The line containing "index tip: (224, 220)" and all lines following it in the listing below are to be reproduced exactly, with no other lines.

_ _ _

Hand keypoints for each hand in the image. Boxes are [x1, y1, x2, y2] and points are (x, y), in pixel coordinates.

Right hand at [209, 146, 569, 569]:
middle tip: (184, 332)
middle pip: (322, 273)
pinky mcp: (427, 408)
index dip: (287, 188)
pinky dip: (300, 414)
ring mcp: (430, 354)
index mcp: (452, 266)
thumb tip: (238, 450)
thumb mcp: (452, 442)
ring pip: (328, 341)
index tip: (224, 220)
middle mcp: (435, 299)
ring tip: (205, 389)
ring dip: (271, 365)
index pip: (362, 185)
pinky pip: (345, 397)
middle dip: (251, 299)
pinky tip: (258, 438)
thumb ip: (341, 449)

_ _ _

▶ [RESULT OF THIS TASK]:
index tip: (224, 220)
middle mcp: (435, 299)
ring tip: (205, 389)
ring dip: (271, 365)
index pip: (362, 185)
pinky pip: (345, 397)
middle dip: (251, 299)
pinky tip: (258, 438)
thumb ip: (341, 449)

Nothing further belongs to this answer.